Run an MMLF world for numOfEpisodes epsiodes.

stop()

Stop the execution of a world.

Protocol

class framework.protocol.Message(**kwargs)

A base class which represents a command or response sent between the interaction server and agents/environment.

class framework.protocol.GiveAgentInfo(agentInfo)

Gives the Environment all information about the agents which the agents report on themselves.

AgentInfoList is a list of AgentInfo() objects. Each agent must make available such an object instance named “agentInfo”. i.e. one can access an agents info by looking at agentObj.agentInfo

class framework.protocol.GetWish

Get the next wish/command of the Environment

The environment’s transact method should return a single message object in response to receiving this message object via transact().

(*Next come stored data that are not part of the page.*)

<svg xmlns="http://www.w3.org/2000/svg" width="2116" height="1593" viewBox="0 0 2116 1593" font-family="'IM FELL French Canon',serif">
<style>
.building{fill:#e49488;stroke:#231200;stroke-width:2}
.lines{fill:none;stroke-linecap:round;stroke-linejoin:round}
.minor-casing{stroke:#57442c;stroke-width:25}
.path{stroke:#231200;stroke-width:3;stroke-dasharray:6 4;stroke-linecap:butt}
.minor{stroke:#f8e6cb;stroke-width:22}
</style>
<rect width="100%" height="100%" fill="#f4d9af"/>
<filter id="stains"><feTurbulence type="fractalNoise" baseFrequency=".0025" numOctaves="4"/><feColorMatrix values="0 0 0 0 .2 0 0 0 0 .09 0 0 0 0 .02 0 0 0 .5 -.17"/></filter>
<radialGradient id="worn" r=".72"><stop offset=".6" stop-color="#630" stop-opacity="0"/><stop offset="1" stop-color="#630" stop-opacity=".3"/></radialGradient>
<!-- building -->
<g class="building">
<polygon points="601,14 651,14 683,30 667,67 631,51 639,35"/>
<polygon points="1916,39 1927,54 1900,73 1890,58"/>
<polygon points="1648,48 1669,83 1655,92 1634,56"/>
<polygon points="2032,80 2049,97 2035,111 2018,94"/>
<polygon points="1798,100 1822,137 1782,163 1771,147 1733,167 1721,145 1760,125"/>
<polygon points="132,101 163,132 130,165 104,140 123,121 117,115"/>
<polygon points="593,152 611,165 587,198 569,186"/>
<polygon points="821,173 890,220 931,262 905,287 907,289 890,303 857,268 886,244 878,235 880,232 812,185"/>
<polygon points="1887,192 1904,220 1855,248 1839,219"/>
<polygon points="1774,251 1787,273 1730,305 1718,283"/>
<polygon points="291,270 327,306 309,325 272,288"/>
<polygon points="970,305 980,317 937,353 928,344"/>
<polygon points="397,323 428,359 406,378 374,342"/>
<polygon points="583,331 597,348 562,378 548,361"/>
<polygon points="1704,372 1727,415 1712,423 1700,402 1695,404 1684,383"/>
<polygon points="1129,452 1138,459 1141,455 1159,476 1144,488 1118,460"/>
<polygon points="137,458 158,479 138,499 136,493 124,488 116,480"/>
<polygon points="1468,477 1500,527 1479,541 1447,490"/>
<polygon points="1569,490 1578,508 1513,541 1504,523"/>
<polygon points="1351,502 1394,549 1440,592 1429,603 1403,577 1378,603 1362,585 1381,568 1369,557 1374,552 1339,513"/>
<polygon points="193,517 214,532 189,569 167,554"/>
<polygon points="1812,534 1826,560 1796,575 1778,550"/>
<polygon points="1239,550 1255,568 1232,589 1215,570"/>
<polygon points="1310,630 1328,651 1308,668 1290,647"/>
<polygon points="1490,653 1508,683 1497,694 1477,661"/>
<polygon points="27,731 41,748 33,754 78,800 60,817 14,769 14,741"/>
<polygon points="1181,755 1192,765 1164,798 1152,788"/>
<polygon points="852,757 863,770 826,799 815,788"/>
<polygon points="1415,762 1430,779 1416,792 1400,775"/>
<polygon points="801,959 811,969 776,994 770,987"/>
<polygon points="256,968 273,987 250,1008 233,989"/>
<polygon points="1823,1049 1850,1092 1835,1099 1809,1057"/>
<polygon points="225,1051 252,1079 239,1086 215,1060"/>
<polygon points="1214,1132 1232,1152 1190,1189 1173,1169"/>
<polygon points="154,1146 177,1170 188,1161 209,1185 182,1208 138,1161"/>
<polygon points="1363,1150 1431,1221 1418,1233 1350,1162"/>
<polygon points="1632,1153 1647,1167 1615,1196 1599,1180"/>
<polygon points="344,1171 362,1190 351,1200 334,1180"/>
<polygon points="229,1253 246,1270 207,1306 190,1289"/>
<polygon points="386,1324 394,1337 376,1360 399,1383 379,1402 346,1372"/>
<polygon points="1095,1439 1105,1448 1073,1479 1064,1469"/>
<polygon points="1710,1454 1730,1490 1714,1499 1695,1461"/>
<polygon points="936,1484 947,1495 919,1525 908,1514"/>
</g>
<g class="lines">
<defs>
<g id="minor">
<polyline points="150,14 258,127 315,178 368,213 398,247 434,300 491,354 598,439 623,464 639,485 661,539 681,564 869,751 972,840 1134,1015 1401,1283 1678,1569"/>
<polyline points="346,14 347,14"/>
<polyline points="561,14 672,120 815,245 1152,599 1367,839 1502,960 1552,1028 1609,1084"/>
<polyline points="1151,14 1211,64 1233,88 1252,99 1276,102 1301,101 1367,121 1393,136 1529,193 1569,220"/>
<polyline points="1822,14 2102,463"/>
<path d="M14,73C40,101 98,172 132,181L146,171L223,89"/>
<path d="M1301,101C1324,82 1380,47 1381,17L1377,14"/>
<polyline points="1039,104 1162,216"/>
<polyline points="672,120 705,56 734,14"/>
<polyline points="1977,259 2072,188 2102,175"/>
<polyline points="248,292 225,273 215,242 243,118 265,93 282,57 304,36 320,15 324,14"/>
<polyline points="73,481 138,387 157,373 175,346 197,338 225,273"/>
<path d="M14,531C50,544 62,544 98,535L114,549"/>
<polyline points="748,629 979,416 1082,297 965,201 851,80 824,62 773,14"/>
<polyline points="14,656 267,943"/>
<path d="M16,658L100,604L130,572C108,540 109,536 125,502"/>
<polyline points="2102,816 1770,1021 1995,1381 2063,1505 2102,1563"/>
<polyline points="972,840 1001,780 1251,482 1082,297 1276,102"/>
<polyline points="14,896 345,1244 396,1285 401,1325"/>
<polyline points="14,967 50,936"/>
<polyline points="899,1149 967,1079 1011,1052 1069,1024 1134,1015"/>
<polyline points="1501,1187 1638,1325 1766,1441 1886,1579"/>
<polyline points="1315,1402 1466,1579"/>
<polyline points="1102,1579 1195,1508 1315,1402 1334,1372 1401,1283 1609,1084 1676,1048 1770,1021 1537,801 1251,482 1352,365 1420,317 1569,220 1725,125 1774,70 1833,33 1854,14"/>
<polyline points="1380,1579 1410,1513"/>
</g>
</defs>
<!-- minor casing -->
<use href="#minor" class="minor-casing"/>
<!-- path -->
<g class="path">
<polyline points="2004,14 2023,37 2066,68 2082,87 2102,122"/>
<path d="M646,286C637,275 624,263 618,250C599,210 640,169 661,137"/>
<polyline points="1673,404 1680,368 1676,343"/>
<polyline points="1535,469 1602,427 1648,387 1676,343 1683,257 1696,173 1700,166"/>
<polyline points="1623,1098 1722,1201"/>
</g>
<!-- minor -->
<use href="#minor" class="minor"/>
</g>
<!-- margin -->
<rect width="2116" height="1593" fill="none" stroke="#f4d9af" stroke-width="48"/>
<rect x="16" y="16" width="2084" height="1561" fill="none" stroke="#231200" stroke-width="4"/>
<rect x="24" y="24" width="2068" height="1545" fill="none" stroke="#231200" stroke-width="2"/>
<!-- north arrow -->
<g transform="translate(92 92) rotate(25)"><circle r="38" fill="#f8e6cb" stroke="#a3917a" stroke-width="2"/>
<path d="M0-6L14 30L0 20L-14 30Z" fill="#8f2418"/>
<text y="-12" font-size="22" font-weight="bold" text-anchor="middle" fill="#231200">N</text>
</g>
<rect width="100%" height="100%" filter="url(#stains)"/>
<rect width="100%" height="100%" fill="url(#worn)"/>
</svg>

class framework.protocol.ActionTaken(action=None)

Communicate to the environment (from the interaction server) the action taken by an agent.

This message must be communicated via Env.transact() right after the ‘wish’ is requested by the environment. In other words, there should be no other message communicated via transact() before this message is communicated.

class framework.protocol.SetStateSpace(stateSpace)

Set the state space of one or more agents

class framework.protocol.SetState(state)

Set the state of one or more agents

class framework.protocol.SetActionSpace(actionSpace)

Set the action space of one or more agents

class framework.protocol.GetAction(extendedTestingIsActive=False)

Request (demand) an action from one or more agents.

If this request is issued from the Environment, then it will receive a response via a subsequent GiveResponse command.

class framework.protocol.GiveReward(reward)

Give a reward to one or more agents

class framework.protocol.NextEpisodeStarted

Communicate to an agent that a new episode has begun

class framework.protocol.AgentInfo(**kwargs)

A class which represents the capabilities of an agent.

class framework.protocol.EnvironmentInfo(**kwargs)

A class which represents the configuration of an environment.